──────── INPUT DATA ────────

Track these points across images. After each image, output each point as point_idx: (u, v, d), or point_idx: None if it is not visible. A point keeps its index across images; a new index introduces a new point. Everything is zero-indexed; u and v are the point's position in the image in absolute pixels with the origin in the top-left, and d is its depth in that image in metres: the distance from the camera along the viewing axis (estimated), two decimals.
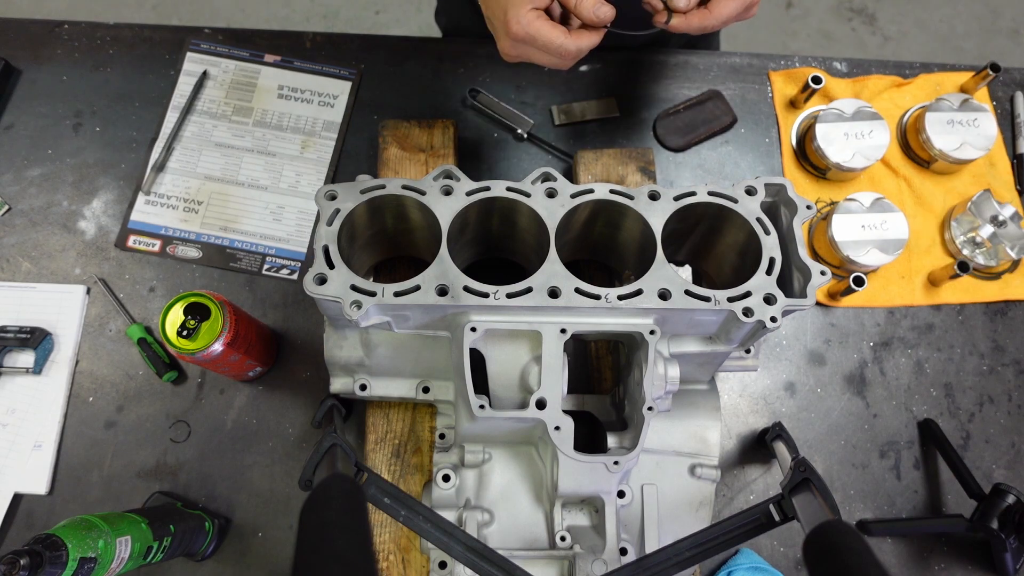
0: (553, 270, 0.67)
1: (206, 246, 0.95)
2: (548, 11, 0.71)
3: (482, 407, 0.68)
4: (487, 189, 0.70)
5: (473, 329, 0.66)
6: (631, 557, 0.70)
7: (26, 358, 0.88)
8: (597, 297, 0.66)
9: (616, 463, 0.68)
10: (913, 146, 1.02)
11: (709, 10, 0.69)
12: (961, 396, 0.94)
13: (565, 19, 0.72)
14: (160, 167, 0.98)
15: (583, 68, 1.05)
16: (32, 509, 0.84)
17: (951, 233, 0.97)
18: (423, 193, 0.69)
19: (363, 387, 0.77)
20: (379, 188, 0.69)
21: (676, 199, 0.71)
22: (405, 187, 0.69)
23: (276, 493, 0.85)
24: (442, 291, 0.65)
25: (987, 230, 0.95)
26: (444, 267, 0.66)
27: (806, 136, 1.01)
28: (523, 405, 0.69)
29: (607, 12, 0.68)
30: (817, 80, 0.99)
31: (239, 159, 0.99)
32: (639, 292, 0.66)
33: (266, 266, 0.94)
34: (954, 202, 1.00)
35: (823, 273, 0.67)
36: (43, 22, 1.04)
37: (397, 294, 0.64)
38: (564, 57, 0.69)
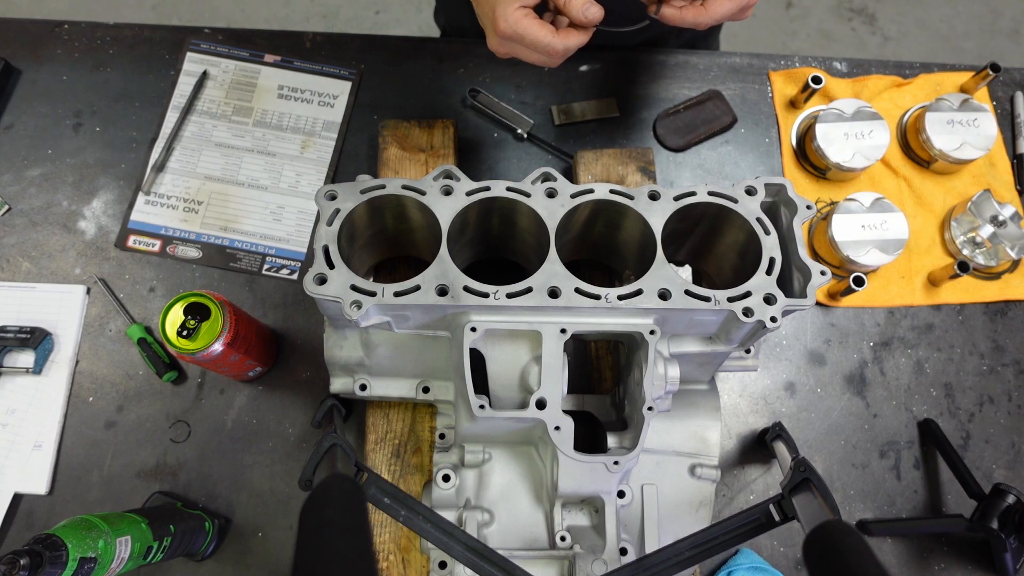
0: (553, 270, 0.67)
1: (206, 246, 0.95)
2: (544, 5, 0.71)
3: (482, 407, 0.68)
4: (487, 189, 0.70)
5: (473, 329, 0.66)
6: (631, 557, 0.70)
7: (26, 358, 0.88)
8: (597, 297, 0.66)
9: (616, 463, 0.68)
10: (913, 146, 1.02)
11: (705, 7, 0.69)
12: (961, 396, 0.94)
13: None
14: (160, 167, 0.98)
15: (583, 68, 1.05)
16: (32, 509, 0.84)
17: (951, 233, 0.97)
18: (423, 193, 0.69)
19: (363, 387, 0.77)
20: (379, 188, 0.69)
21: (676, 199, 0.71)
22: (405, 187, 0.69)
23: (276, 493, 0.85)
24: (442, 291, 0.65)
25: (987, 230, 0.95)
26: (444, 267, 0.66)
27: (806, 136, 1.01)
28: (523, 405, 0.69)
29: (595, 12, 0.68)
30: (817, 80, 0.99)
31: (239, 159, 0.99)
32: (639, 292, 0.66)
33: (266, 266, 0.94)
34: (954, 202, 1.00)
35: (823, 273, 0.67)
36: (43, 22, 1.04)
37: (397, 294, 0.64)
38: (552, 55, 0.70)
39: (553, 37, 0.68)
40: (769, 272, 0.68)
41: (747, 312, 0.66)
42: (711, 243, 0.78)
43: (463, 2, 1.13)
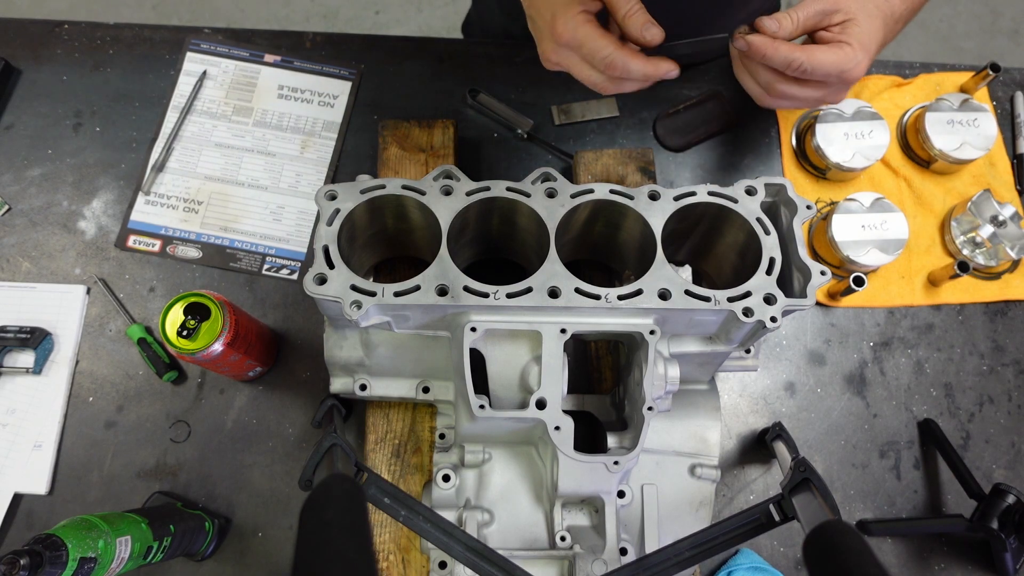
0: (553, 270, 0.67)
1: (206, 246, 0.95)
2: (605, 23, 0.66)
3: (482, 407, 0.68)
4: (487, 189, 0.70)
5: (473, 329, 0.66)
6: (631, 557, 0.70)
7: (26, 358, 0.88)
8: (597, 297, 0.66)
9: (616, 463, 0.68)
10: (913, 146, 1.02)
11: (804, 49, 0.61)
12: (961, 396, 0.94)
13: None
14: (160, 167, 0.98)
15: None
16: (32, 509, 0.84)
17: (951, 233, 0.97)
18: (423, 193, 0.69)
19: (363, 387, 0.77)
20: (379, 188, 0.69)
21: (676, 199, 0.71)
22: (405, 187, 0.69)
23: (276, 493, 0.85)
24: (442, 291, 0.65)
25: (987, 230, 0.95)
26: (444, 267, 0.66)
27: (806, 136, 1.01)
28: (523, 405, 0.69)
29: (656, 33, 0.63)
30: None
31: (239, 159, 0.99)
32: (639, 292, 0.66)
33: (266, 266, 0.94)
34: (954, 202, 1.00)
35: (823, 273, 0.67)
36: (43, 22, 1.04)
37: (397, 294, 0.64)
38: (609, 70, 0.64)
39: (615, 50, 0.62)
40: (769, 272, 0.68)
41: (747, 312, 0.66)
42: (711, 243, 0.78)
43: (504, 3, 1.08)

────────

WORK REQUEST » Send back every line above exactly, skipping all pictures.

PROBLEM SOLUTION »
Track these points across images. After each image, output each point as point_idx: (u, v, d), or point_idx: None if it is not visible. A point keeps its index across images; a new index introduces a new point. Everything is zero-indexed; u and v are the point's position in the image in absolute pixels with the origin in the top-left, and d is its depth in that image in metres: the distance from the camera along the viewing axis (estimated), two decimals.
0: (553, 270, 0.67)
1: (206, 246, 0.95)
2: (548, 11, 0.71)
3: (482, 407, 0.68)
4: (487, 189, 0.70)
5: (473, 329, 0.66)
6: (631, 557, 0.70)
7: (26, 358, 0.88)
8: (597, 297, 0.66)
9: (616, 463, 0.68)
10: (913, 146, 1.02)
11: (709, 10, 0.69)
12: (961, 396, 0.94)
13: (565, 19, 0.72)
14: (160, 167, 0.98)
15: (583, 68, 1.05)
16: (32, 509, 0.84)
17: (951, 233, 0.97)
18: (423, 193, 0.69)
19: (363, 387, 0.77)
20: (379, 188, 0.69)
21: (676, 199, 0.71)
22: (405, 187, 0.69)
23: (276, 493, 0.85)
24: (442, 291, 0.65)
25: (987, 230, 0.95)
26: (444, 267, 0.66)
27: (806, 136, 1.01)
28: (523, 405, 0.69)
29: (607, 12, 0.68)
30: (817, 80, 0.99)
31: (239, 159, 0.99)
32: (639, 292, 0.66)
33: (266, 266, 0.94)
34: (954, 202, 1.00)
35: (823, 273, 0.67)
36: (43, 22, 1.04)
37: (397, 294, 0.64)
38: (564, 57, 0.69)
0: (553, 270, 0.67)
1: (206, 246, 0.95)
2: (544, 5, 0.71)
3: (482, 407, 0.68)
4: (487, 189, 0.70)
5: (473, 329, 0.66)
6: (631, 557, 0.70)
7: (26, 358, 0.88)
8: (597, 297, 0.66)
9: (616, 463, 0.68)
10: (913, 146, 1.02)
11: (705, 7, 0.69)
12: (961, 396, 0.94)
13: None
14: (160, 167, 0.98)
15: (583, 68, 1.05)
16: (32, 509, 0.84)
17: (951, 233, 0.97)
18: (423, 193, 0.69)
19: (363, 387, 0.77)
20: (379, 188, 0.69)
21: (676, 199, 0.71)
22: (405, 187, 0.69)
23: (276, 493, 0.85)
24: (442, 291, 0.65)
25: (987, 230, 0.95)
26: (444, 267, 0.66)
27: (806, 136, 1.01)
28: (523, 405, 0.69)
29: (595, 12, 0.68)
30: (817, 80, 0.99)
31: (239, 159, 0.99)
32: (639, 292, 0.66)
33: (266, 266, 0.94)
34: (954, 202, 1.00)
35: (823, 273, 0.67)
36: (43, 22, 1.04)
37: (397, 294, 0.64)
38: (552, 55, 0.70)
39: (553, 37, 0.68)
40: (769, 272, 0.68)
41: (747, 312, 0.66)
42: (711, 243, 0.78)
43: (463, 2, 1.13)
0: (553, 270, 0.67)
1: (206, 246, 0.95)
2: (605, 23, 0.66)
3: (482, 407, 0.68)
4: (487, 189, 0.70)
5: (473, 329, 0.66)
6: (631, 557, 0.70)
7: (26, 358, 0.88)
8: (597, 297, 0.66)
9: (616, 463, 0.68)
10: (913, 146, 1.02)
11: (804, 49, 0.61)
12: (961, 396, 0.94)
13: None
14: (160, 167, 0.98)
15: None
16: (32, 509, 0.84)
17: (951, 233, 0.97)
18: (423, 193, 0.69)
19: (363, 387, 0.77)
20: (379, 188, 0.69)
21: (676, 199, 0.71)
22: (405, 187, 0.69)
23: (276, 493, 0.85)
24: (442, 291, 0.65)
25: (987, 230, 0.95)
26: (444, 267, 0.66)
27: (806, 136, 1.01)
28: (523, 405, 0.69)
29: (656, 33, 0.63)
30: None
31: (239, 159, 0.99)
32: (639, 292, 0.66)
33: (266, 266, 0.94)
34: (954, 202, 1.00)
35: (823, 273, 0.67)
36: (43, 22, 1.04)
37: (397, 294, 0.64)
38: (609, 70, 0.64)
39: (615, 50, 0.62)
40: (769, 272, 0.68)
41: (747, 312, 0.66)
42: (711, 243, 0.78)
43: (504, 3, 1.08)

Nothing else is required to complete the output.